Top of RECORDS PROVIDED

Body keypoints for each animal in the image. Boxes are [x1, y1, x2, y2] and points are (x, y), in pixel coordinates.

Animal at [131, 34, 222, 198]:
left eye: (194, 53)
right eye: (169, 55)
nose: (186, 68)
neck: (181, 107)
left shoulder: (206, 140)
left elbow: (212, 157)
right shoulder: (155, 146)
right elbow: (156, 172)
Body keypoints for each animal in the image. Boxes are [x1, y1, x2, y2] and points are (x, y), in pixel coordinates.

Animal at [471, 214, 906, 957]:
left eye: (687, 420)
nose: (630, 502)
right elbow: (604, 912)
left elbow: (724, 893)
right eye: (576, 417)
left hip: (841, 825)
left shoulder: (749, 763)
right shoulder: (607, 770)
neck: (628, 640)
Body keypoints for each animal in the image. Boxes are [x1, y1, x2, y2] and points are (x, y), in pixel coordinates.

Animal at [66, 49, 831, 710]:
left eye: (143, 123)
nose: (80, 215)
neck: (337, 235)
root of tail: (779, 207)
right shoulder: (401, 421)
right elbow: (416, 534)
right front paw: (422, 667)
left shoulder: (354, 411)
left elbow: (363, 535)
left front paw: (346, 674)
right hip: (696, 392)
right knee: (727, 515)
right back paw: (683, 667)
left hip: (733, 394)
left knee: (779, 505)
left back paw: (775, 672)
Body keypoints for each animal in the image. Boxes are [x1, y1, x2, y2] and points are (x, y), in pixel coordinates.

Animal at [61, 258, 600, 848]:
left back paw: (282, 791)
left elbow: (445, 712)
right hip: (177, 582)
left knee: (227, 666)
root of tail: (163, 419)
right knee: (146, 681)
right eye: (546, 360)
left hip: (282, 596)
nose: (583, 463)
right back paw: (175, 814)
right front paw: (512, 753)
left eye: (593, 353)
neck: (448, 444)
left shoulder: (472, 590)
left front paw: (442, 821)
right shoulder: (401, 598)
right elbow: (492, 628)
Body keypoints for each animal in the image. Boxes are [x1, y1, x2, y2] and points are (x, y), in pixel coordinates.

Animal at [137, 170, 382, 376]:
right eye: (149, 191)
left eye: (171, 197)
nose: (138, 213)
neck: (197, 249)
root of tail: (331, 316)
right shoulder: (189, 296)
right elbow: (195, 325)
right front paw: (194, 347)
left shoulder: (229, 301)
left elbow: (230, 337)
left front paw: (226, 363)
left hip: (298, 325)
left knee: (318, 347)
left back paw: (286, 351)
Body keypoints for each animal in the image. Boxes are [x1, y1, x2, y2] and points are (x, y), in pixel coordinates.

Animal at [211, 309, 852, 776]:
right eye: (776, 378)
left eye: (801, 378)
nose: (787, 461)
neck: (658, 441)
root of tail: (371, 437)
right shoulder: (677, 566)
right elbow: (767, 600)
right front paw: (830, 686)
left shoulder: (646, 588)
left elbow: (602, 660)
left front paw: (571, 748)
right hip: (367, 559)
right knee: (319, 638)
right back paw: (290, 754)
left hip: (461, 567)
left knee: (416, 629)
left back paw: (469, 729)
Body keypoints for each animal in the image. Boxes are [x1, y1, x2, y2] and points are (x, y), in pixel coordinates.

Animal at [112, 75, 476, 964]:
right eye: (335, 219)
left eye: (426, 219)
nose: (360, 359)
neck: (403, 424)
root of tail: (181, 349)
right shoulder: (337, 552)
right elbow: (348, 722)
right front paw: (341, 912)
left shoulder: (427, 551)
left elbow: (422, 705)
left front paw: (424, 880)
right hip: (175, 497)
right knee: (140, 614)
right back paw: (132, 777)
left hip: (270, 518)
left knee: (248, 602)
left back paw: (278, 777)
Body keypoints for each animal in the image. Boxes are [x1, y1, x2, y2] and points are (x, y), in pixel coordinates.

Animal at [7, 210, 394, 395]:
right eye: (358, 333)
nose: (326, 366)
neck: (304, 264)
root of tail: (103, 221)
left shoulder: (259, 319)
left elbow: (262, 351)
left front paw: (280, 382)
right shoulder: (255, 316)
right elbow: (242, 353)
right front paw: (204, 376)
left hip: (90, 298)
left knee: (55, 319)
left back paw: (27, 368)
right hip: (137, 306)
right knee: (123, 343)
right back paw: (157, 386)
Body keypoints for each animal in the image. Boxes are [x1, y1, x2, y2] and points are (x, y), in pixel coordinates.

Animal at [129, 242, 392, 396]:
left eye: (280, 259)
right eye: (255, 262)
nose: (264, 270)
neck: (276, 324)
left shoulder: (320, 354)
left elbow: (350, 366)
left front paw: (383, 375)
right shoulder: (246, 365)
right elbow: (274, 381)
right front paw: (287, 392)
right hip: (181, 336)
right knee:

Bottom of RECORDS PROVIDED

WHAT YOU WILL DO >> Reproduce, with both ends included, the lines from the one holding "left shoulder: (646, 588)" to the end of the records above.

RESULT FOR THIS EXERCISE >>
left shoulder: (646, 588)
left elbow: (602, 660)
left front paw: (571, 748)
right hip: (367, 559)
right knee: (319, 638)
right back paw: (290, 754)
left hip: (461, 567)
left knee: (416, 629)
left back paw: (469, 729)
Body keypoints for each animal in the image. Boxes are [x1, y1, x2, y2] and points are (x, y), in pixel coordinates.

Animal at [112, 75, 476, 964]:
right eye: (335, 219)
left eye: (426, 219)
nose: (360, 359)
neck: (403, 424)
root of tail: (181, 349)
right shoulder: (337, 552)
right elbow: (348, 722)
right front paw: (341, 912)
left shoulder: (427, 551)
left elbow: (422, 705)
left front paw: (424, 880)
right hip: (175, 497)
right knee: (140, 614)
right back paw: (132, 777)
left hip: (270, 518)
left knee: (248, 602)
left back paw: (278, 777)
Body keypoints for each animal in the image. Boxes are [x1, y1, x2, y2] and points are (x, y), in pixel coordinates.

Animal at [7, 210, 394, 395]:
right eye: (358, 333)
nose: (326, 366)
neck: (304, 264)
root of tail: (103, 221)
left shoulder: (259, 319)
left elbow: (262, 351)
left front paw: (280, 382)
right shoulder: (255, 316)
right elbow: (242, 353)
right front paw: (204, 376)
left hip: (90, 298)
left knee: (55, 319)
left back paw: (27, 368)
right hip: (137, 306)
right knee: (123, 343)
right back paw: (157, 386)
Body keypoints for each animal in the image. Boxes are [x1, y1, x2, y2] and points are (x, y), in pixel coordinates.

Animal at [129, 242, 392, 396]:
left eye: (280, 259)
right eye: (255, 262)
nose: (264, 270)
neck: (276, 324)
left shoulder: (320, 354)
left elbow: (350, 366)
left front paw: (383, 375)
right shoulder: (246, 365)
right elbow: (274, 381)
right front paw: (287, 392)
right hip: (181, 336)
right knee:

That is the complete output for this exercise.